§ Brief
Write out the lines of the entries below without any change, from the line containing "country: Colombia" through the end of the entries.

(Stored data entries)
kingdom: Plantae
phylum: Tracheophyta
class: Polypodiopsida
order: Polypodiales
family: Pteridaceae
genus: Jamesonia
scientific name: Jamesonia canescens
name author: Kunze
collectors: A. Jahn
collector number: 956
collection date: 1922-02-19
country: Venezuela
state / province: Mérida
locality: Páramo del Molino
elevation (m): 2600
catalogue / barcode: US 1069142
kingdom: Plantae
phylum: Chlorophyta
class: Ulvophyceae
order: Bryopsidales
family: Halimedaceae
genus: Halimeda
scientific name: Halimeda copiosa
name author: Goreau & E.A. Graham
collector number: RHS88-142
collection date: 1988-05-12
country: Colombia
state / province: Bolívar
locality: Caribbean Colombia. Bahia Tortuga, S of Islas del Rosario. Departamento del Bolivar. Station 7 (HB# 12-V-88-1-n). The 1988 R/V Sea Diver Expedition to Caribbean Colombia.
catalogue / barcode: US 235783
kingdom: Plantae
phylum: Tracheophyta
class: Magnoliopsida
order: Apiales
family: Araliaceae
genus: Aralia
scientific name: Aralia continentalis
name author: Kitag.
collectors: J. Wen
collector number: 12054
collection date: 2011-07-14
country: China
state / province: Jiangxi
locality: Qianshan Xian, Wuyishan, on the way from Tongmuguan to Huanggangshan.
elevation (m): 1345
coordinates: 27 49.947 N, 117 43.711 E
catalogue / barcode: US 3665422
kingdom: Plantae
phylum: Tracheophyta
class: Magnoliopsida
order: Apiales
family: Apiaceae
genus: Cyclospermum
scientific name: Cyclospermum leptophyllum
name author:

§ Answer in full
country: Colombia
state / province: Bolívar
locality: Caribbean Colombia. Bahia Tortuga, S of Islas del Rosario. Departamento del Bolivar. Station 7 (HB# 12-V-88-1-n). The 1988 R/V Sea Diver Expedition to Caribbean Colombia.
catalogue / barcode: US 235783
kingdom: Plantae
phylum: Tracheophyta
class: Magnoliopsida
order: Apiales
family: Araliaceae
genus: Aralia
scientific name: Aralia continentalis
name author: Kitag.
collectors: J. Wen
collector number: 12054
collection date: 2011-07-14
country: China
state / province: Jiangxi
locality: Qianshan Xian, Wuyishan, on the way from Tongmuguan to Huanggangshan.
elevation (m): 1345
coordinates: 27 49.947 N, 117 43.711 E
catalogue / barcode: US 3665422
kingdom: Plantae
phylum: Tracheophyta
class: Magnoliopsida
order: Apiales
family: Apiaceae
genus: Cyclospermum
scientific name: Cyclospermum leptophyllum
name author:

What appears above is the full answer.